Born in Chicago and raised in McHenry, Ill., Alkaline Trio’s singer and guitarist, Matt Skiba, attributes much of his band's success to the city, despite having left it eventually. Working as a bicycle messenger during harsh Chicago winters motivated him to start writing songs, and the encouraging crowds during his first shows at the Fireside Bowl convinced him he could turn music into a full-time job. Though he moved to the West Coast in 2001, Skiba returned recently to record the Trio’s newest album, This Addiction. Before the band returns this weekend for two sold-out shows at the MetroThe A.V. Club talked to Skiba about coming home and the differences between Midwest and West Coast trannies.

The A.V. Club: You've said that getting hit by cars as a bicycle messenger in Chicago prepared you mentally for surfing in California. Where in Chicago did you feel most at risk?


Matt Skiba: Lower Wacker. We were told specifically, “Do not ride on Lower Wacker,” And what did we do? We smoked a bunch of pot and rode on Lower Wacker. But if you knew what you were doing and you were on some pretty nice road bikes, then you could keep up with traffic. But it’s sketchy as hell.

AVC: Whenever you mention an airport in your songs, it's always O'Hare, and never Midway. Why does Midway always get left out?

MS: We have an O’Hare reference in one of our songs because it references the amount of people that are there, so O’Hare being the busiest airport in the nation kind of takes the cake over Midway. Also Midway’s got Potbelly, and if I’m singing about Midway then I’m gonna start getting hungry and forget what I’m singing.

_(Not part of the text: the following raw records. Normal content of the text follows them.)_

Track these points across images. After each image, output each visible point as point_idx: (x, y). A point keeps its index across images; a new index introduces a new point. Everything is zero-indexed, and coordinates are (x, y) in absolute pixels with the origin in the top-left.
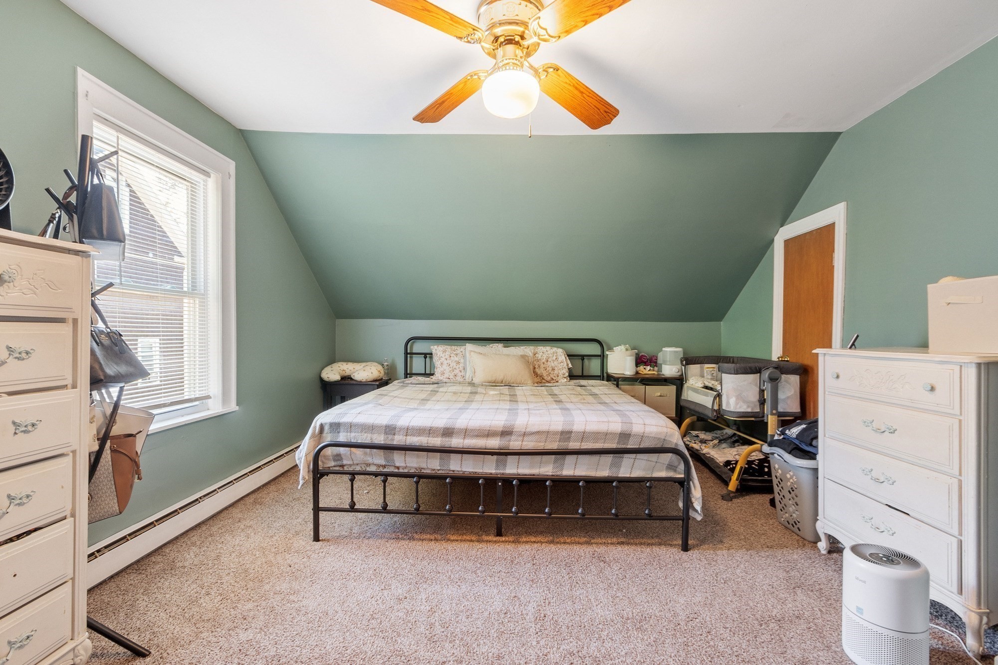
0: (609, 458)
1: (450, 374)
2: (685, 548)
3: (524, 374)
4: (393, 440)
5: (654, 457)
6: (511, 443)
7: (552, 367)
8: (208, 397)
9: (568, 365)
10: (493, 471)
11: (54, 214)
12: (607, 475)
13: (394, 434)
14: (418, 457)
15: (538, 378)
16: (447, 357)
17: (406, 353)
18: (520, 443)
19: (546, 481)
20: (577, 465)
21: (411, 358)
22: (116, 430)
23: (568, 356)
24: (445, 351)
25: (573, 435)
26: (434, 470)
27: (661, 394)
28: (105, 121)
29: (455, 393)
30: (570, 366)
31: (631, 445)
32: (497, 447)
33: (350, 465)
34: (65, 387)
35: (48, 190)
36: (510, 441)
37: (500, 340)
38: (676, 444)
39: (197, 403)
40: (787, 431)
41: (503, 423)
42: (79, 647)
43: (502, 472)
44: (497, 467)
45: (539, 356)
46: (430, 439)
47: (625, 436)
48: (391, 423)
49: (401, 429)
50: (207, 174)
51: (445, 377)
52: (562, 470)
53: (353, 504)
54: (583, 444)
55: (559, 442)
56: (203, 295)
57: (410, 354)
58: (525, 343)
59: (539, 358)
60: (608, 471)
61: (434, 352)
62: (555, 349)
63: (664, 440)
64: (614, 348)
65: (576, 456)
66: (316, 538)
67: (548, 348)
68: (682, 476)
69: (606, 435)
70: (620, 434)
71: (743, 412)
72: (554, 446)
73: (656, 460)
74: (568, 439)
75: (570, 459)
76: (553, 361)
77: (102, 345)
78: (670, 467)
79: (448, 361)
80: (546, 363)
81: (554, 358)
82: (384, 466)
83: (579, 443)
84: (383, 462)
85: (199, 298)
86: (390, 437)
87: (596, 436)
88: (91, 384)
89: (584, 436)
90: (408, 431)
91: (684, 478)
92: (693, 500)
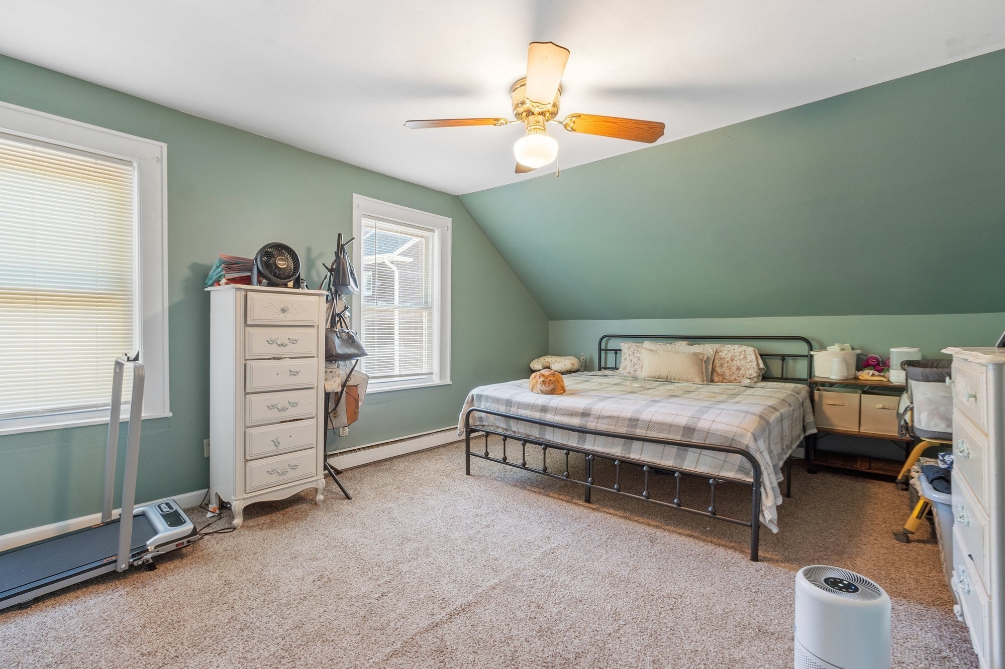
0: (674, 449)
1: (631, 369)
2: (755, 558)
3: (692, 372)
4: (510, 410)
5: (722, 455)
6: (589, 423)
7: (737, 366)
8: (432, 374)
9: (758, 365)
10: (575, 445)
11: (326, 275)
12: (671, 465)
13: (511, 407)
14: (525, 425)
15: (720, 377)
16: (631, 353)
17: (600, 350)
18: (595, 424)
19: (615, 460)
20: (643, 452)
21: (606, 353)
22: (350, 383)
23: (761, 355)
24: (629, 348)
25: (639, 423)
26: (537, 438)
27: (884, 405)
28: (369, 217)
29: (600, 384)
30: (762, 366)
31: (695, 440)
32: (577, 425)
33: (488, 426)
34: (314, 357)
35: (323, 264)
36: (587, 421)
37: (686, 338)
38: (747, 446)
39: (426, 376)
40: (947, 456)
41: (584, 406)
42: (319, 481)
43: (581, 446)
44: (579, 442)
45: (722, 354)
46: (533, 413)
47: (689, 430)
48: (510, 398)
49: (515, 403)
50: (433, 231)
51: (626, 371)
52: (630, 453)
53: (487, 454)
54: (648, 432)
55: (627, 427)
56: (430, 308)
57: (603, 350)
58: (708, 341)
59: (723, 357)
60: (672, 462)
61: (622, 348)
62: (744, 347)
63: (733, 439)
64: (828, 348)
65: (642, 442)
66: (468, 473)
67: (736, 346)
68: (752, 480)
69: (670, 427)
70: (684, 427)
71: (939, 432)
72: (623, 430)
73: (724, 459)
74: (635, 426)
75: (637, 445)
76: (740, 360)
77: (341, 338)
78: (741, 469)
79: (631, 357)
80: (730, 362)
81: (742, 357)
82: (506, 430)
83: (645, 431)
84: (504, 426)
85: (428, 310)
86: (509, 408)
87: (661, 426)
88: (326, 358)
89: (650, 425)
90: (520, 405)
91: (752, 482)
92: (764, 508)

AVC: Last year you tweeted with surprise about seeing a Chicago tranny light a hummer on fire with nail polish—

MS: That was San Francisco. I was actually at the scene of the crime last night, I was in San Francisco. Yeah, I watched a transvestite set a Hummer on fire with nail-polish remover. It was one of the best things I’ve ever seen.


AVC: How are Chicago transvestites different from the ones in San Francisco?

MS: The trannies in San Francisco—nobody beats them. I have so many tranny stories I could go on for days. We were all sitting there at the Hemlock Tavern, which is in the Tenderloin district, and we’re drinking beers and we’re all watching out the window and we see this Hummer park there. And we’re all talking about, “What kind of douchebag drives a Hummer?” All of the sudden this tranny walks by, just stops and looks at it, takes her bag and douses the thing in nail polish remover, throws a match at it and doesn’t even watch the thing go off. She just keeps walking. The whole fucking thing went up and we were all screaming up and down and cheering. It was like God sent an angel down to set that Hummer on fire. It was amazing.


AVC: And you don’t have any stories like that when it comes to Chicago trannies?

MS: No. None. Not a one.

AVC: How do the dive bars of Chicago compare to those of the West Coast?

MS: The bars in general in Chicago are way better. Chicago’s got a way better drinking scene. When I lived in Ukrainian Village, I used to drink in a lot of the Polish bars and there’s a lot of Irish Catholic and Polish cops hanging out and drinking. It was a real blue-collar scene. Drinking with old cops and old firemen in the Ukrainian Village—there’s a real romance to it.


AVC: Do you ever miss the CTA?

MS: No. I wasn’t a big fan of the CTA. While I was in Chicago I rode my bike everywhere. And to quote Jack from Suburbia, “I hate buses.”